This paper proposes a systematic and novel component level co-rotational (CR) framework, for upgrading existing 3D continuum finite elements to flexible multibody analysis. Without using any model reduction techniques, the high efficiency is achieved through sophisticated operations in both modeling and numerical implementation phrases. In modeling phrase, as in conventional 3D nonlinear finite analysis, the nodal absolute coordinates are used as the system generalized coordinates, therefore simple formulations of the inertia force terms can be obtained. For the elastic force terms, inspired by existing floating frame of reference formulation (FFRF) and conventional element-level CR formulation, a component-level CR modeling strategy is developed. By in combination with Schur complement theory and fully exploring the nature of the component-level CR modeling method, an extremely efficient procedure is developed, which enables us to transform the linear equations raised from each Newton-Raphson iteration step into linear systems with constant coefficient matrix. The coefficient matrix thus can be pre-calculated and decomposed only once, and at all the subsequent time steps only back substitutions are needed, which avoids frequently updating the Jacobian matrix and avoids directly solving the large-scale linearized equation in each iteration. Multiple examples are presented to demonstrate the performance of the proposed framework.

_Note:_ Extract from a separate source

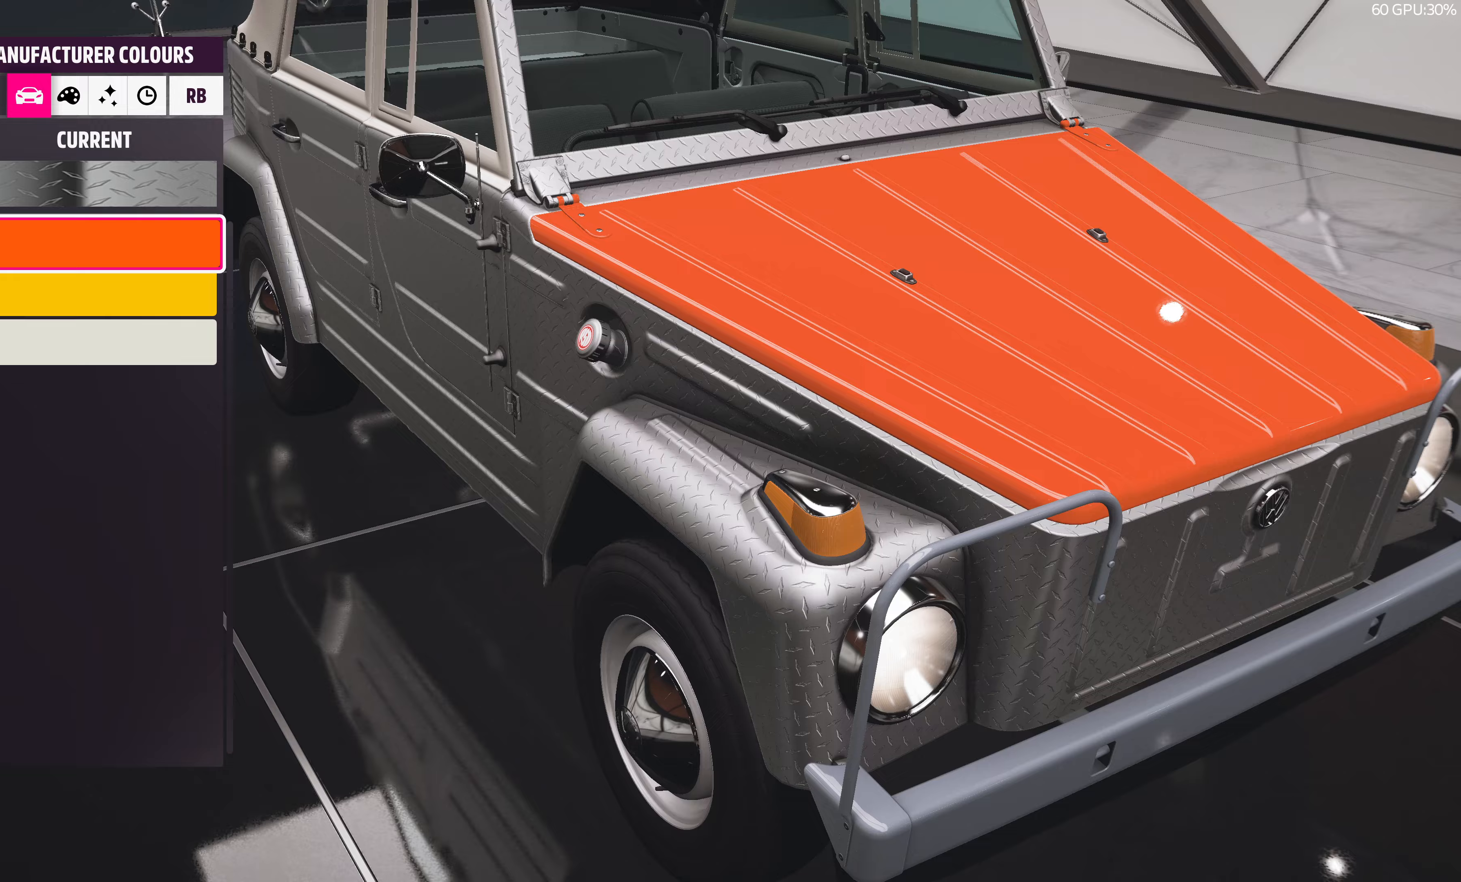
{"buttons": ["L3"], "left_stick": "center", "right_stick": "center", "events": []}
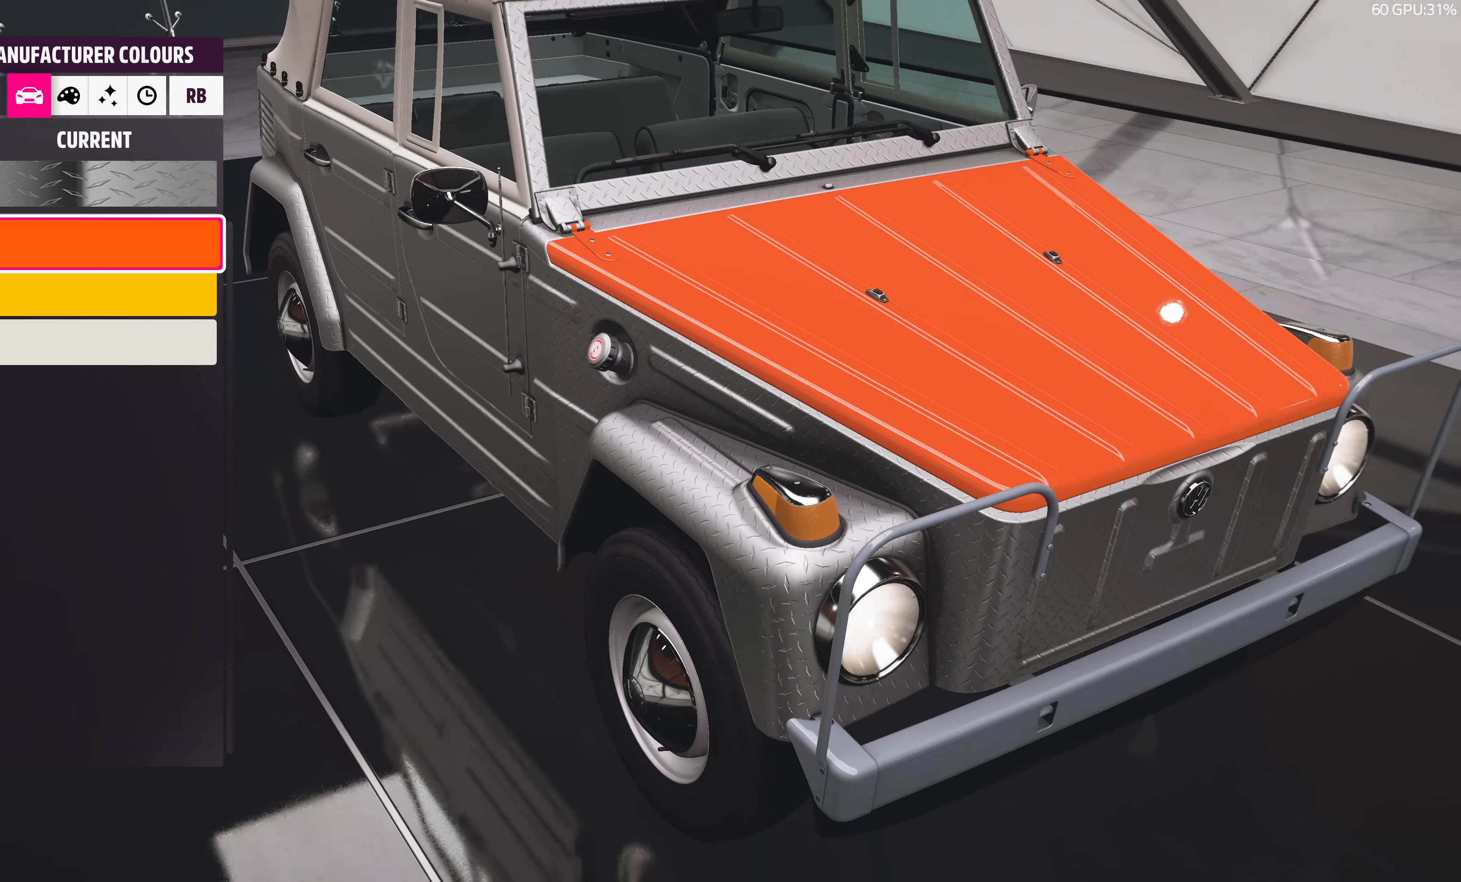
{"buttons": ["L3"], "left_stick": "center", "right_stick": "center", "events": [[117, "left_stick", "down"], [367, "left_stick", "center"]]}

翻译：本文提出了一种系统且新颖的组件级共旋（CR）框架，用于将现有三维连续体有限元方法升级至柔性多体分析。在不采用任何模型降阶技术的情况下，通过建模与数值实现阶段的精细化操作实现了高效率。在建模阶段，与传统三维非线性有限分析相同，采用节点绝对坐标作为系统广义坐标，从而可推导出惯性力项的简洁表达式。针对弹性力项，受现有浮动参考系公式（FFRF）和传统单元级CR公式的启发，发展了一种组件级CR建模策略。通过结合舒尔补理论并充分挖掘组件级CR建模方法的本质，开发了一种极其高效的求解流程：该方法可将每个牛顿-拉夫森迭代步产生的线性方程组转化为具有常系数矩阵的线性系统。该系数矩阵可仅预计算并分解一次，在后续所有时间步中仅需进行回代，从而避免了频繁更新雅可比矩阵，并省去了每个迭代步中直接求解大规模线性化方程的需求。多个算例验证了所提出框架的性能。